Une culture à deux vitesses
A côté de ces projets pharaoniques, le tout-venant des musées, le musée de taille moyenne n'est pas très bien loti. En effet, un musée de brique et de ciment est une institution qui coûte cher, et pas seulement en gros-oeuvre. Il a aussi de grands besoins en infrastructures de diverses natures : système informatique, système de sécurité, laboratoire de restauration, etc.. Il se doit d’avoir un catalogue informatisé. Cela suppose bien sûr l’achat de logiciels et une formation du personnel.
Les institutions muséales nécessitent également un personnel nombreux et bien formé : conservateurs, restaurateurs, personnel de surveillance, guide, personnel administratif, spécialistes de la communication, du marketing .
Pour que les activités du musée soient connues et que le public viennent, il y des frais de marketing et de publicité : campagnes d’affichage, brochures, etc…
Tout cela coûte beaucoup d’argent.
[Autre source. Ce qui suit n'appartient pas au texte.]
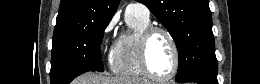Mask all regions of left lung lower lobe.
Segmentation results:
<instances>
[{"mask_svg": "<svg viewBox=\"0 0 260 84\" xmlns=\"http://www.w3.org/2000/svg\"><path fill=\"white\" fill-rule=\"evenodd\" d=\"M184 82H194L198 84H218L217 75L208 74V75H197L189 78ZM183 83V82H181Z\"/></svg>", "mask_w": 260, "mask_h": 84, "instance_id": "0a47b994", "label": "left lung lower lobe"}]
</instances>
Les musées, qu’ils soient publics ou privés, vivent essentiellement de l’argent public, soit directement, soit sous forme de subventions. Or cet argent public se raréfie.
On trouve bien des exemples de musées où de grandes sommes d'argent ont été investies pour la construction d'un bâtiment, mais dont les frais de fonctionnement sont limites.
Les autorités comptent aussi beaucoup sur le mécénat ou le sponsoring, mais il est évident que les entreprises privées ne financent que des projets qui ont une certaine visibilité et qui leur assurent un certain retour d'image.
Nombre de musées n’ont pas la taille critique requise pour assurer une gestion professionnelle et partent donc avec un handicap considérable pour relever un tel défi. Les synergies n’ont été que très partiellement exploitées jusqu’à présent, ce qui veut dire que la coordination entre les musées pourrait être considérablement améliorée.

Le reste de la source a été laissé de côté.